Otyam’la Saroyan’ın bağını ve Otyam’ın uzun röportajının içine oturduğu bir diplomatik çerçeve algılıyorum ben, tabiri caizse. Saroyan nazik bir konuk üzere davranmış, konuklarını terletecek şeyler söylememeye uğraş etmiş, Otyam da cetlerinin memleketini sıcak hislerle ziyarete gelmiş, dışı Amerikalı içi Anadolulu bir muharrir portresi çizmiş. Güya art planda sıradan bir göç kıssası varmış üzere. Saroyan da o noktada hissettiklerini sözlere dökecek noktada değildi diye düşünülebilir, lakin birinci kitabında da, kitabına giren hikayelerle tıpkı periyotta takma isimle yazdığı hikayelerde de görülür ki ismine hüzün mü demeli, yıkım mı demeli, bir tını vardır, bazen derinde, bazen yüzeyde. Lakin Otyam ne o kitaptan haberdardı, ne kitaptaki ‘Yetmiş Bin Süryani’ hikayesinden, ne de ona emsal öteki hikayelerden. 1999 yılında telefonla konuştuğumda, benzetme yerindeyse Ahmet Haşim’in tül perdesi arkasına koyup baktığımız Anadolulu Saroyan imgesinin Otyam’ın zihninde motamot durduğunu anladım.

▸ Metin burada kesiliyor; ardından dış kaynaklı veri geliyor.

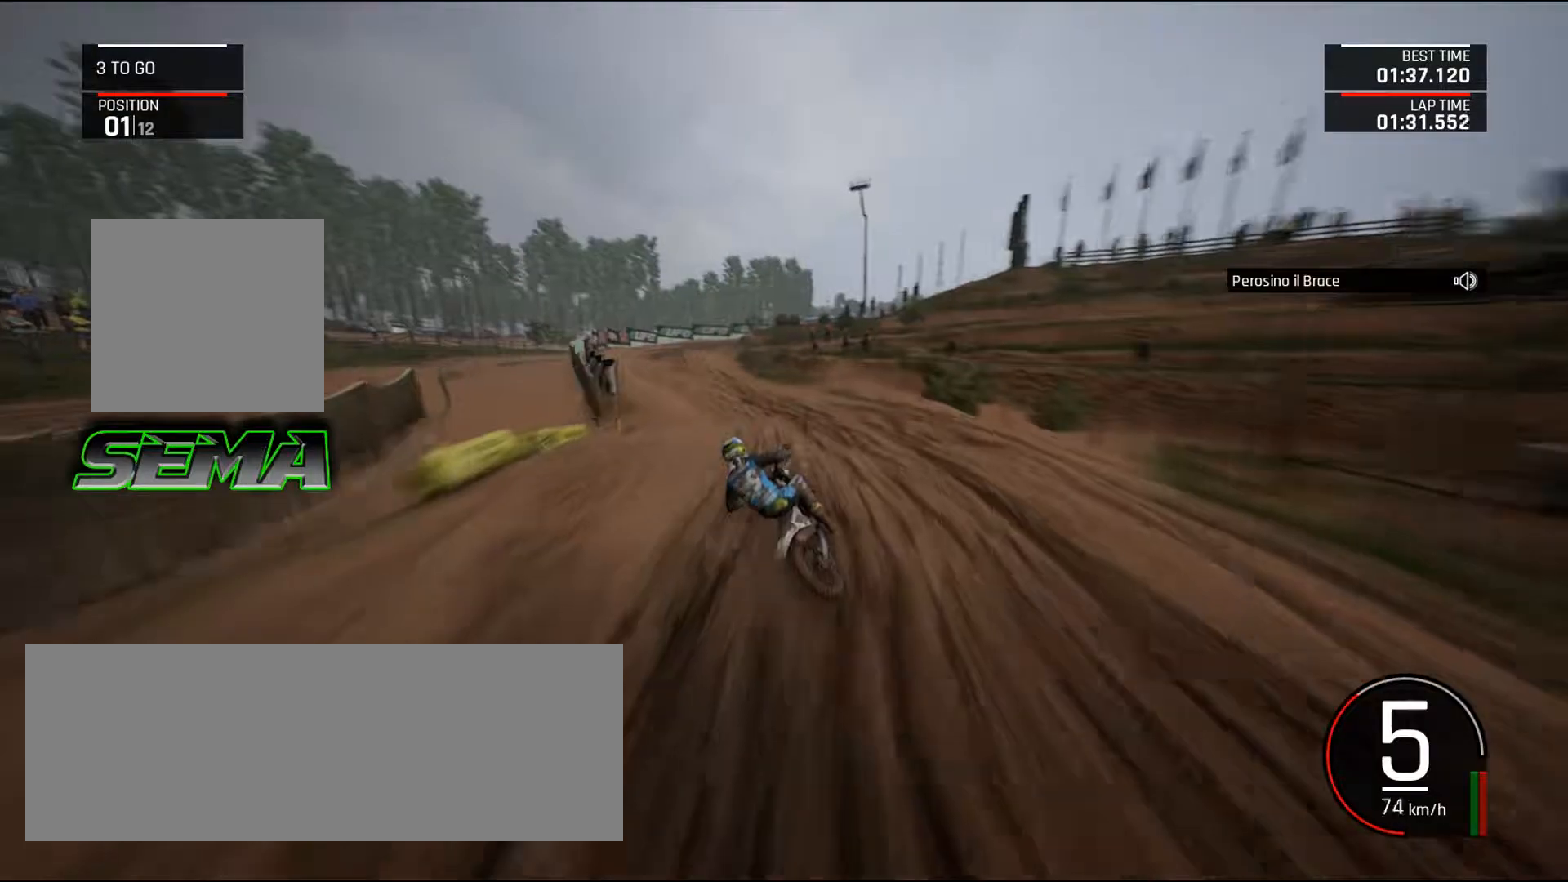
{"keys": ["left"], "mouse": [], "events": []}
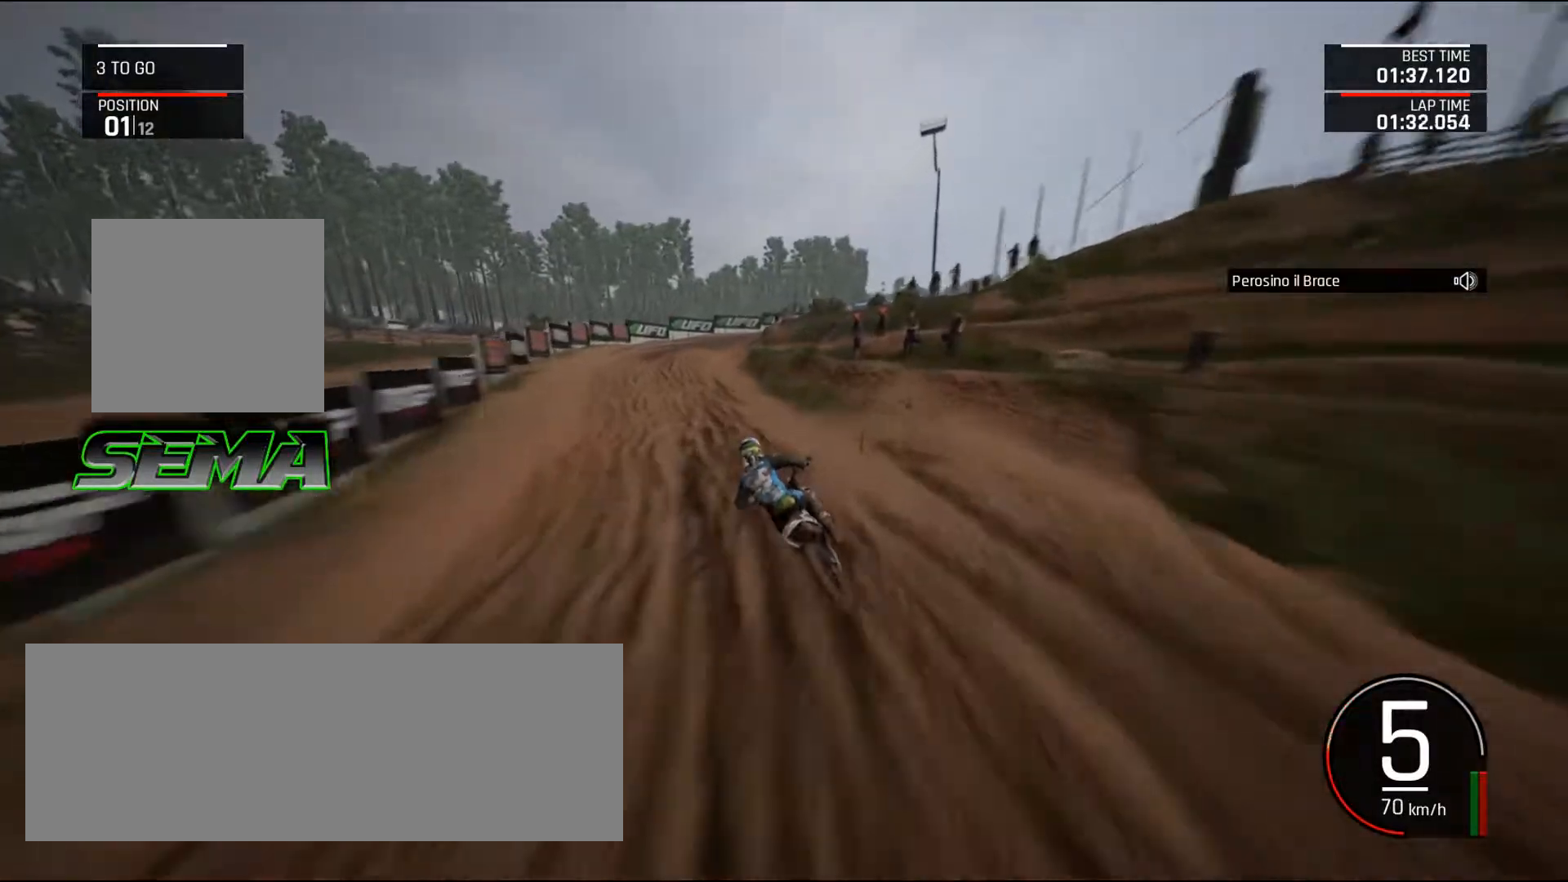
{"keys": ["up"], "mouse": [], "events": [[50, "ctrl_l", "down"], [100, "up", "down"], [150, "ctrl_l", "up"], [384, "left", "up"]]}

Zobyan’a gelince, Otyam’a çeperdeki muhabir diyeceksek, ona içerideki muhabir demek herhalde daha yanlışsız olur zira seyahatin başından beri Saroyan’ın yanında ve Saroyan hissettiklerini ona rahatlıkla söyleyebiliyor, Otyam’la kurduğu diplomatik alakanın kısıtları olmadan. Ermenice yazılan izlenimler bildiğimiz nedenlerden dolayı küçük bir okuyucu kitlesine hitap ettiğinden Zobyan röportajını Türkiye medyasının bakışı başlığı altında kıymetlendirmek gerçek olmaz diye düşünüyorum.